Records
-- BEGIN --

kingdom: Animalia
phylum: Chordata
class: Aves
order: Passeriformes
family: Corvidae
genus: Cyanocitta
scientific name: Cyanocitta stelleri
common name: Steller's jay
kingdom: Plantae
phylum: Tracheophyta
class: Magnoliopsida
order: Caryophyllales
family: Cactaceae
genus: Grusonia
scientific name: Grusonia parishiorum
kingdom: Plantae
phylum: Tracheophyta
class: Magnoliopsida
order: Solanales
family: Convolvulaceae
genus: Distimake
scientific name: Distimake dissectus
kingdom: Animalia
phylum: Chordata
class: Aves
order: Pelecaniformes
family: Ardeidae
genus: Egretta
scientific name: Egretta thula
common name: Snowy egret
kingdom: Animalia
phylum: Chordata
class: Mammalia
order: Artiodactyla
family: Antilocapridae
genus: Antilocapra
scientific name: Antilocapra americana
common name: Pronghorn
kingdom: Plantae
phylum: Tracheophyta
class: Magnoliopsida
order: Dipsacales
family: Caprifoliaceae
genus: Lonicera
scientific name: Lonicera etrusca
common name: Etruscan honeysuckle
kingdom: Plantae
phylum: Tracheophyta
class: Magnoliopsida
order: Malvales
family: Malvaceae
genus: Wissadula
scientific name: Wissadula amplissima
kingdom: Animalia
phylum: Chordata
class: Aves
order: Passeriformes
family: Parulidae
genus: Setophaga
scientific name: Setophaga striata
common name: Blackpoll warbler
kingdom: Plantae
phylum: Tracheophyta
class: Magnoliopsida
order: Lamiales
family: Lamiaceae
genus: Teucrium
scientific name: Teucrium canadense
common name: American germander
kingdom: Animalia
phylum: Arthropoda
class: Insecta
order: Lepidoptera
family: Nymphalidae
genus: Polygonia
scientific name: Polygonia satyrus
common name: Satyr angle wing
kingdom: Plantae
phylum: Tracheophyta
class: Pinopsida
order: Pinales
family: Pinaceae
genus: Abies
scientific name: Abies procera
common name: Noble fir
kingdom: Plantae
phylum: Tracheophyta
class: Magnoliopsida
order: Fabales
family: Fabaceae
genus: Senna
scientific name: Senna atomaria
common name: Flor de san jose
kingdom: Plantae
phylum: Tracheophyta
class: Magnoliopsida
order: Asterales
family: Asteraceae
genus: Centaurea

-- END --

▶ _PROMPT_
Lay out every one of the lines above as a JSON list of strings, with one string per line and any blank lines left out.

▶ _THE SOLUTION_
[
  "kingdom: Animalia",
  "phylum: Chordata",
  "class: Aves",
  "order: Passeriformes",
  "family: Corvidae",
  "genus: Cyanocitta",
  "scientific name: Cyanocitta stelleri",
  "common name: Steller's jay",
  "kingdom: Plantae",
  "phylum: Tracheophyta",
  "class: Magnoliopsida",
  "order: Caryophyllales",
  "family: Cactaceae",
  "genus: Grusonia",
  "scientific name: Grusonia parishiorum",
  "kingdom: Plantae",
  "phylum: Tracheophyta",
  "class: Magnoliopsida",
  "order: Solanales",
  "family: Convolvulaceae",
  "genus: Distimake",
  "scientific name: Distimake dissectus",
  "kingdom: Animalia",
  "phylum: Chordata",
  "class: Aves",
  "order: Pelecaniformes",
  "family: Ardeidae",
  "genus: Egretta",
  "scientific name: Egretta thula",
  "common name: Snowy egret",
  "kingdom: Animalia",
  "phylum: Chordata",
  "class: Mammalia",
  "order: Artiodactyla",
  "family: Antilocapridae",
  "genus: Antilocapra",
  "scientific name: Antilocapra americana",
  "common name: Pronghorn",
  "kingdom: Plantae",
  "phylum: Tracheophyta",
  "class: Magnoliopsida",
  "order: Dipsacales",
  "family: Caprifoliaceae",
  "genus: Lonicera",
  "scientific name: Lonicera etrusca",
  "common name: Etruscan honeysuckle",
  "kingdom: Plantae",
  "phylum: Tracheophyta",
  "class: Magnoliopsida",
  "order: Malvales",
  "family: Malvaceae",
  "genus: Wissadula",
  "scientific name: Wissadula amplissima",
  "kingdom: Animalia",
  "phylum: Chordata",
  "class: Aves",
  "order: Passeriformes",
  "family: Parulidae",
  "genus: Setophaga",
  "scientific name: Setophaga striata",
  "common name: Blackpoll warbler",
  "kingdom: Plantae",
  "phylum: Tracheophyta",
  "class: Magnoliopsida",
  "order: Lamiales",
  "family: Lamiaceae",
  "genus: Teucrium",
  "scientific name: Teucrium canadense",
  "common name: American germander",
  "kingdom: Animalia",
  "phylum: Arthropoda",
  "class: Insecta",
  "order: Lepidoptera",
  "family: Nymphalidae",
  "genus: Polygonia",
  "scientific name: Polygonia satyrus",
  "common name: Satyr angle wing",
  "kingdom: Plantae",
  "phylum: Tracheophyta",
  "class: Pinopsida",
  "order: Pinales",
  "family: Pinaceae",
  "genus: Abies",
  "scientific name: Abies procera",
  "common name: Noble fir",
  "kingdom: Plantae",
  "phylum: Tracheophyta",
  "class: Magnoliopsida",
  "order: Fabales",
  "family: Fabaceae",
  "genus: Senna",
  "scientific name: Senna atomaria",
  "common name: Flor de san jose",
  "kingdom: Plantae",
  "phylum: Tracheophyta",
  "class: Magnoliopsida",
  "order: Asterales",
  "family: Asteraceae",
  "genus: Centaurea"
]